§ Records to process:
• • •

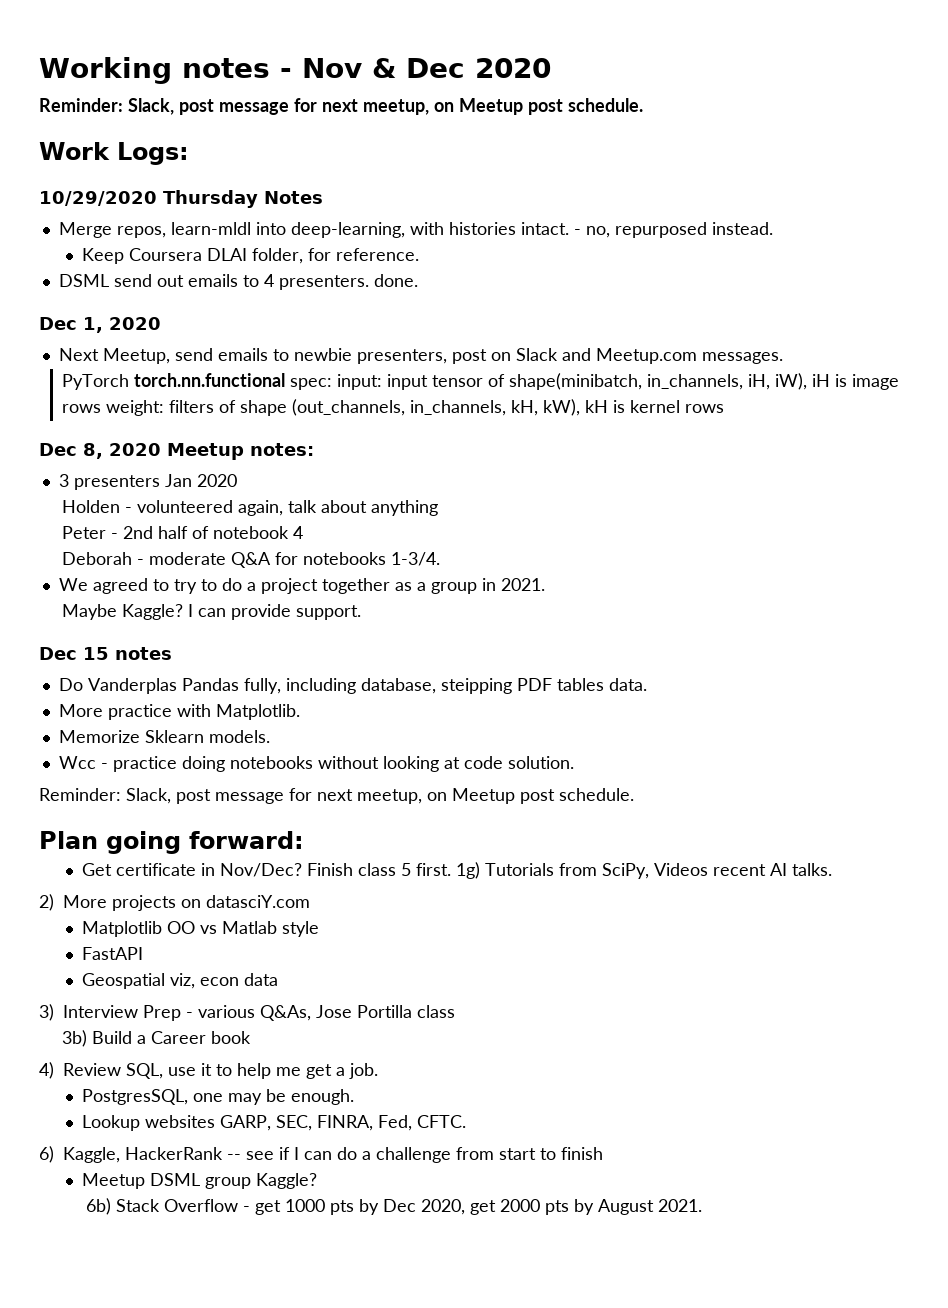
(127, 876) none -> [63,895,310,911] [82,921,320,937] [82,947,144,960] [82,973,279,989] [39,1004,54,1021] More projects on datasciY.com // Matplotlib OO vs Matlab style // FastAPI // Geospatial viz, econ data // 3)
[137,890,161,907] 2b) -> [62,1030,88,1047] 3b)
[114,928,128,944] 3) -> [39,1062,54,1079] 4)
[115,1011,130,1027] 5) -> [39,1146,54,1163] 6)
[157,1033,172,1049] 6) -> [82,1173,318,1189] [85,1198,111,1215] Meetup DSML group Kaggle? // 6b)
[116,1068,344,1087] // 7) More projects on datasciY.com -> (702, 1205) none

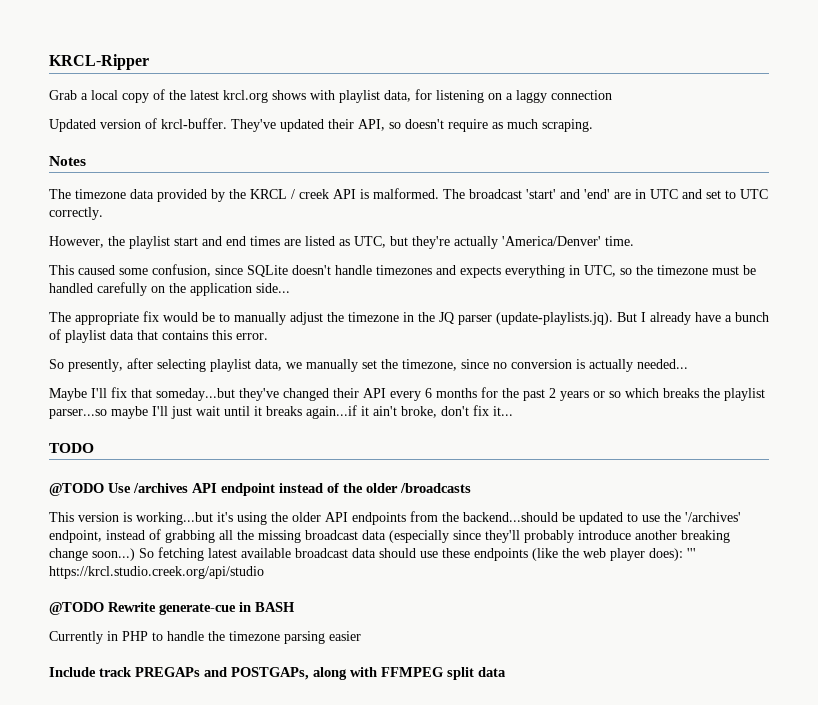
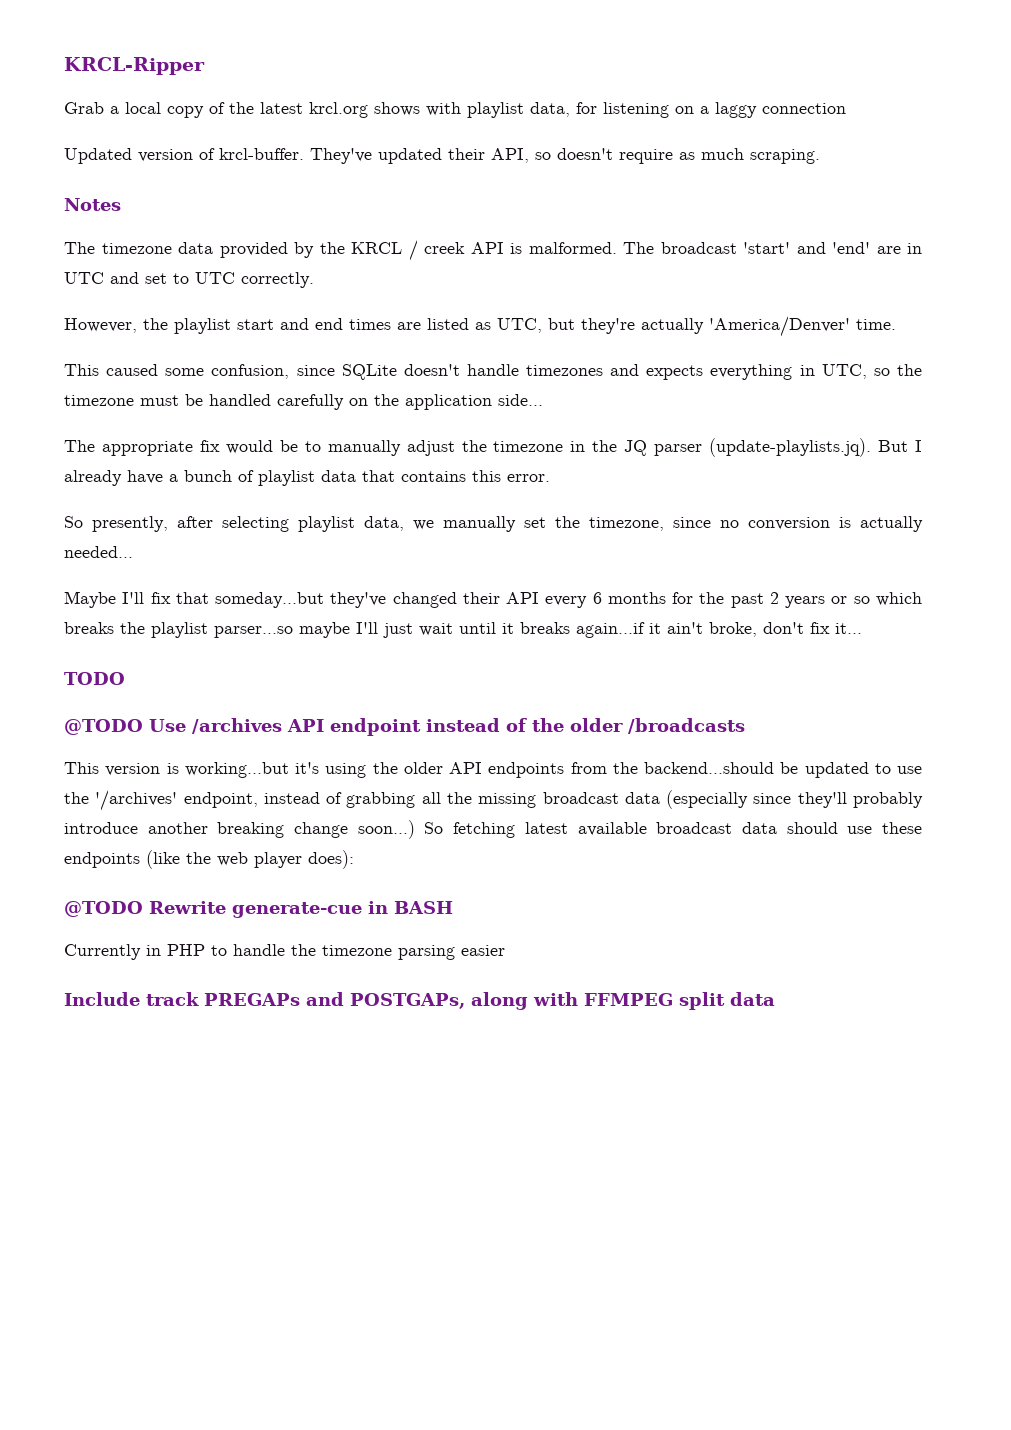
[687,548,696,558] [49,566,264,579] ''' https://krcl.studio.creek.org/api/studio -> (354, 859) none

• • •

§ Instructions for the task: Reproduce all of the data exactly, omitting each picture it holds.

§ Exercise answer:
(127, 876) none -> [63,895,310,911] [82,921,320,937] [82,947,144,960] [82,973,279,989] [39,1004,54,1021] More projects on datasciY.com // Matplotlib OO vs Matlab style // FastAPI // Geospatial viz, econ data // 3)
[137,890,161,907] 2b) -> [62,1030,88,1047] 3b)
[114,928,128,944] 3) -> [39,1062,54,1079] 4)
[115,1011,130,1027] 5) -> [39,1146,54,1163] 6)
[157,1033,172,1049] 6) -> [82,1173,318,1189] [85,1198,111,1215] Meetup DSML group Kaggle? // 6b)
[116,1068,344,1087] // 7) More projects on datasciY.com -> (702, 1205) none

[687,548,696,558] [49,566,264,579] ''' https://krcl.studio.creek.org/api/studio -> (354, 859) none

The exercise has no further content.